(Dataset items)
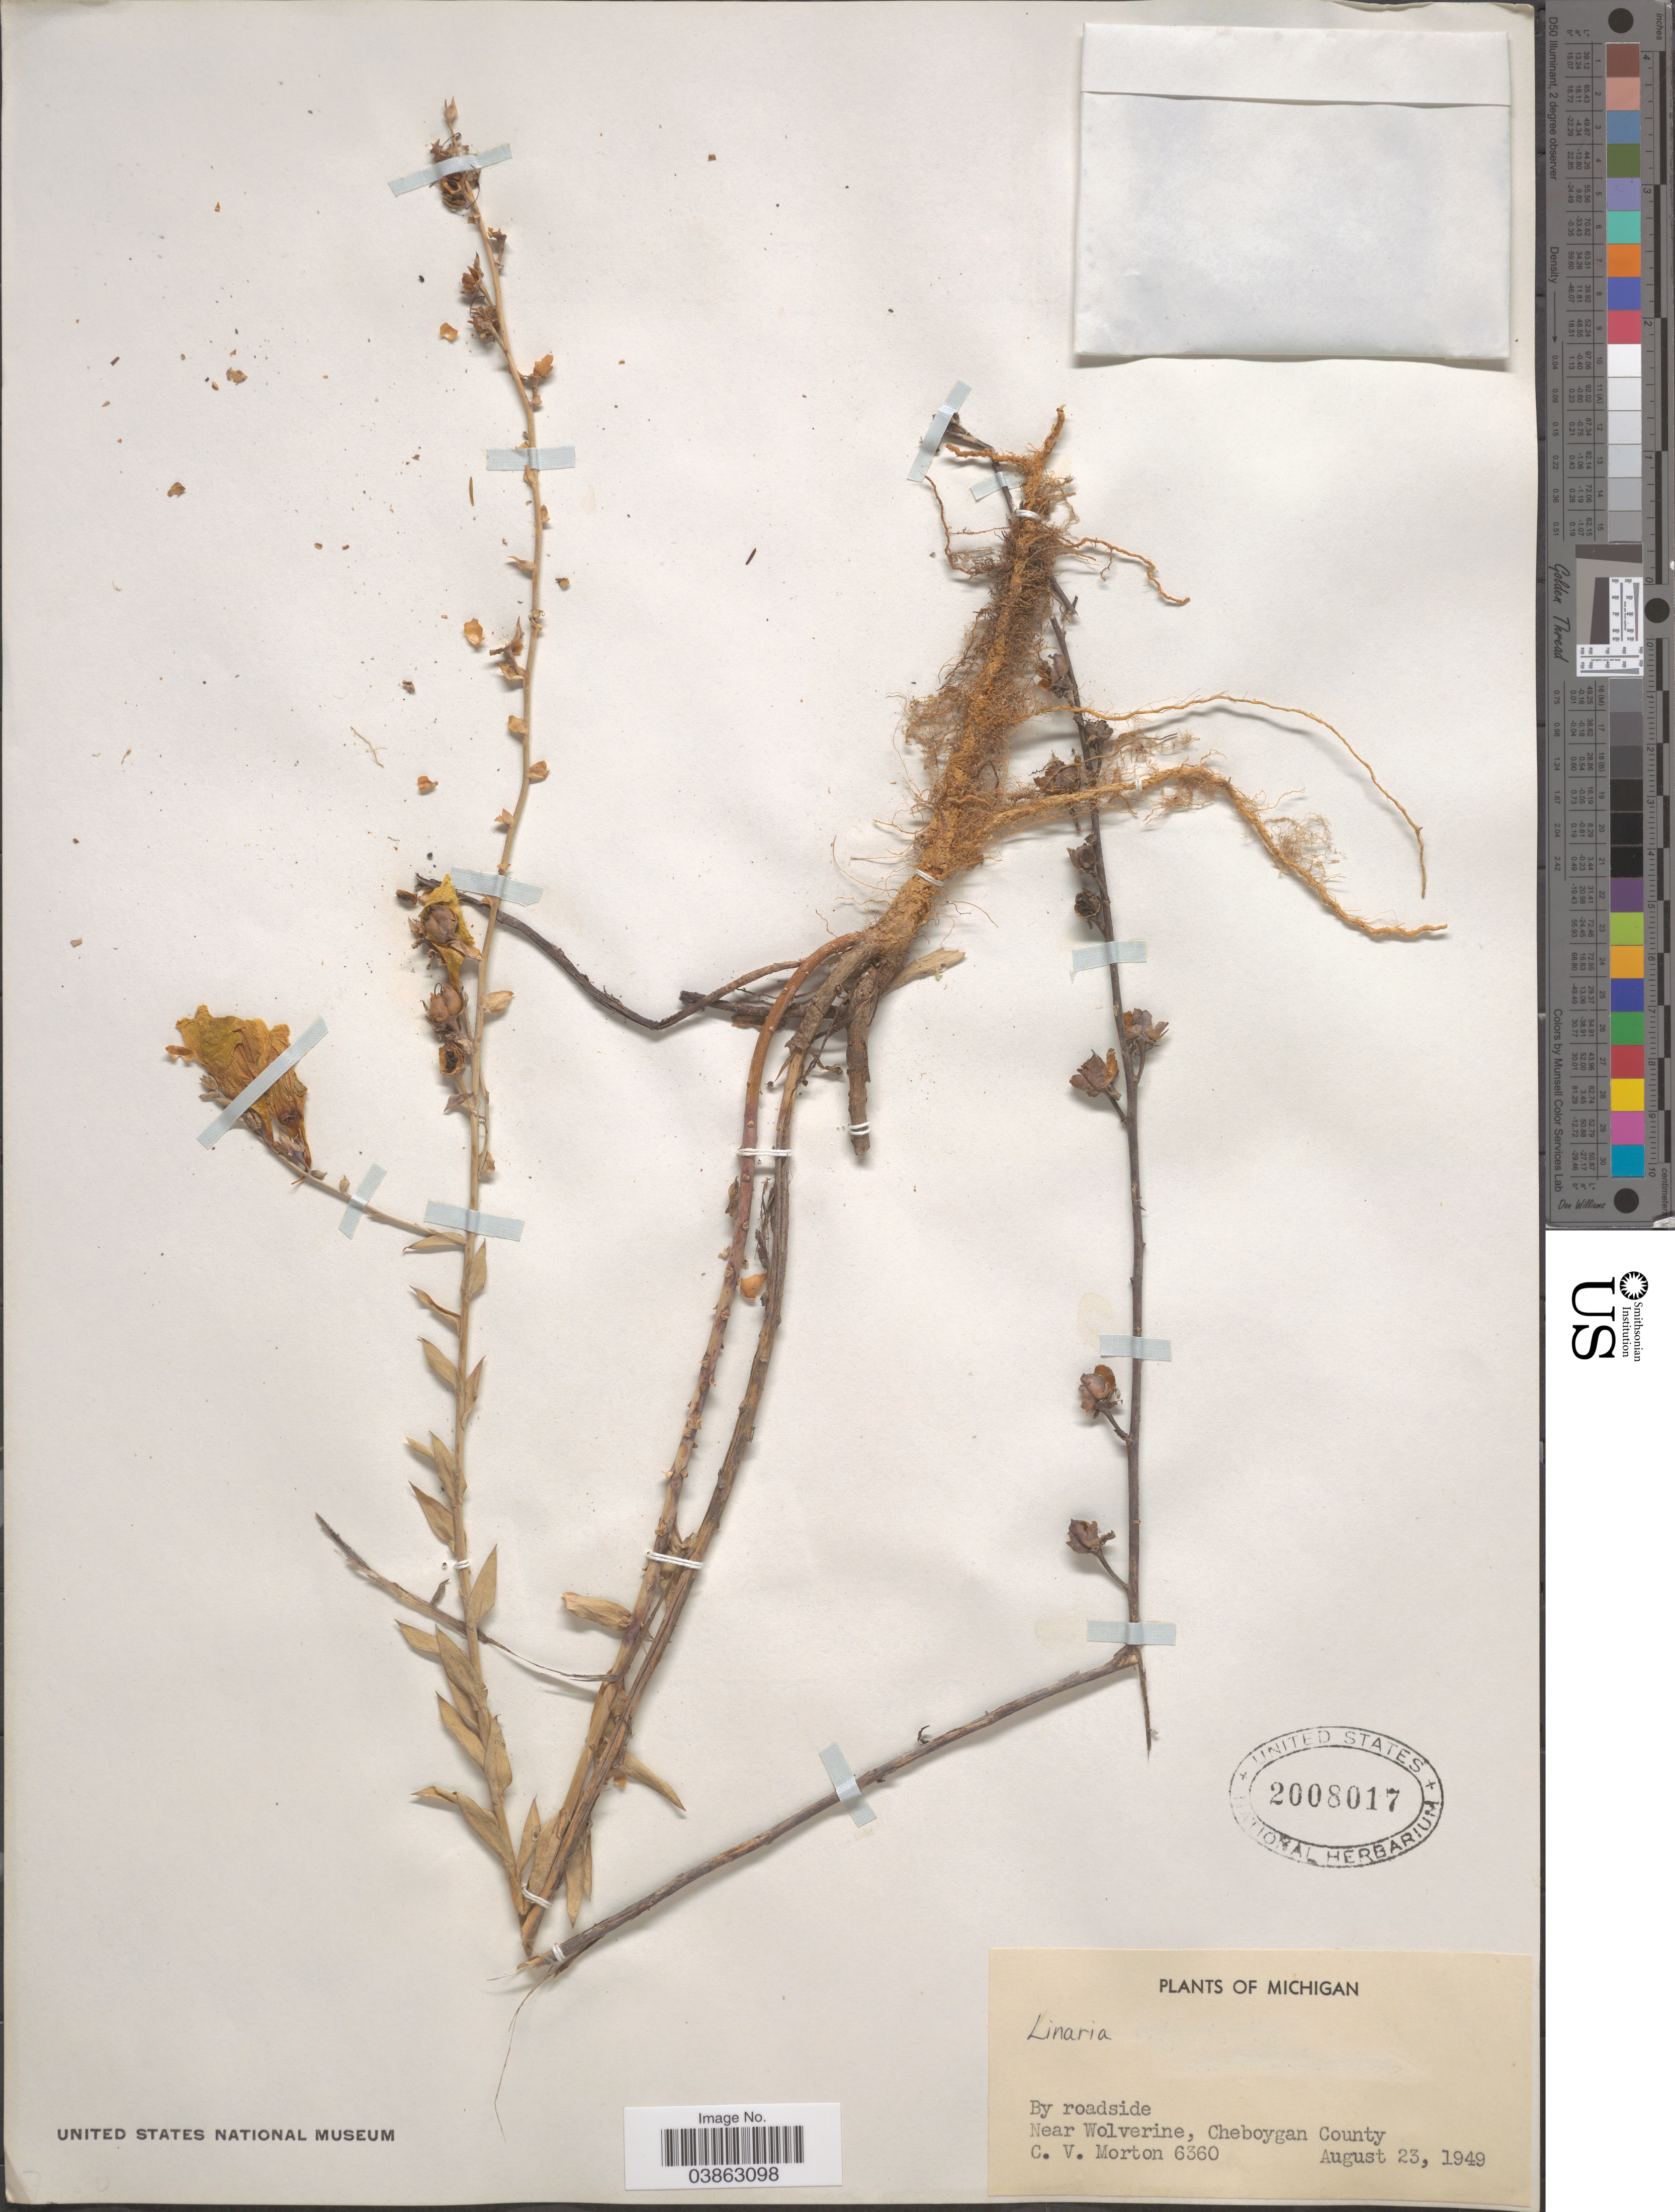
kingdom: Plantae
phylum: Tracheophyta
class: Magnoliopsida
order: Lamiales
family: Plantaginaceae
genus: Linaria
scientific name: Linaria sp.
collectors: C. V. Morton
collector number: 6360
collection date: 1949-08-23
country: United States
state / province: Michigan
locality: Near Wolverine, Cheboygan County.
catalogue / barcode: US 2008017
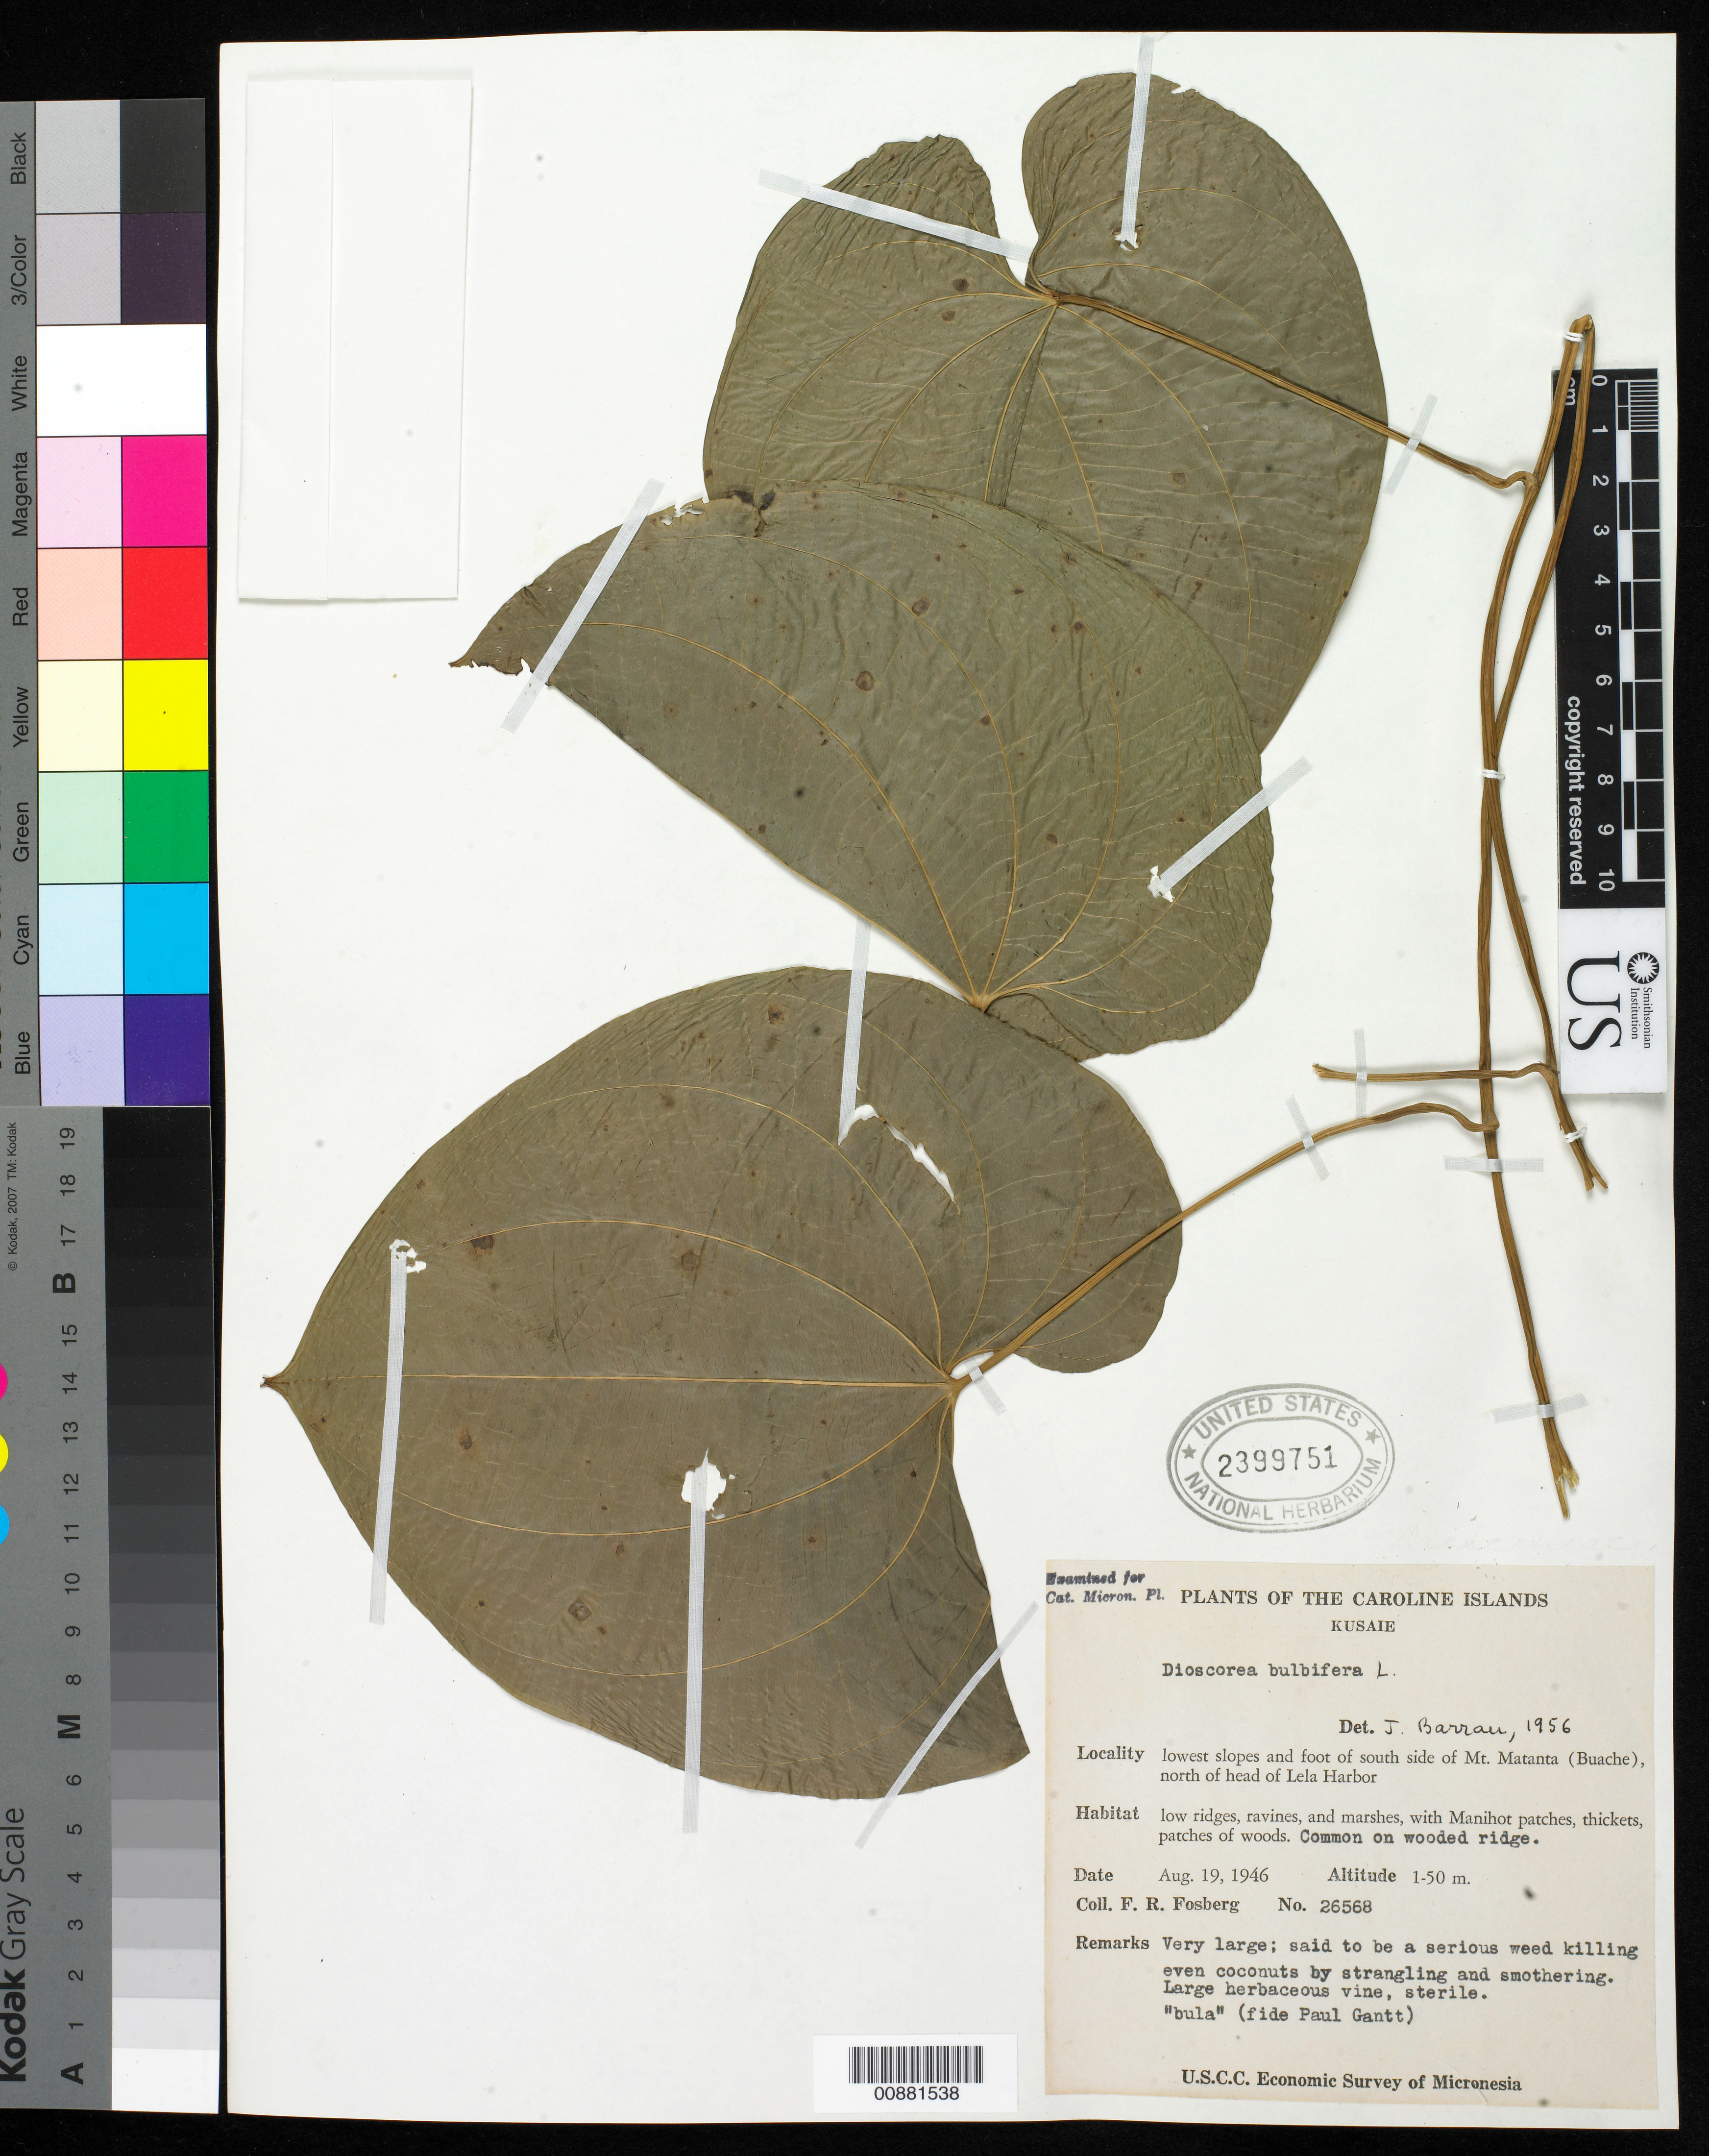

**Description of the task:** Set down every line of the records above word for word, omitting the pictures.

**Exercise result:**
kingdom: Plantae
phylum: Tracheophyta
class: Magnoliopsida
order: Lamiales
family: Plantaginaceae
genus: Linaria
scientific name: Linaria sp.
collectors: C. V. Morton
collector number: 6360
collection date: 1949-08-23
country: United States
state / province: Michigan
locality: Near Wolverine, Cheboygan County.
catalogue / barcode: US 2008017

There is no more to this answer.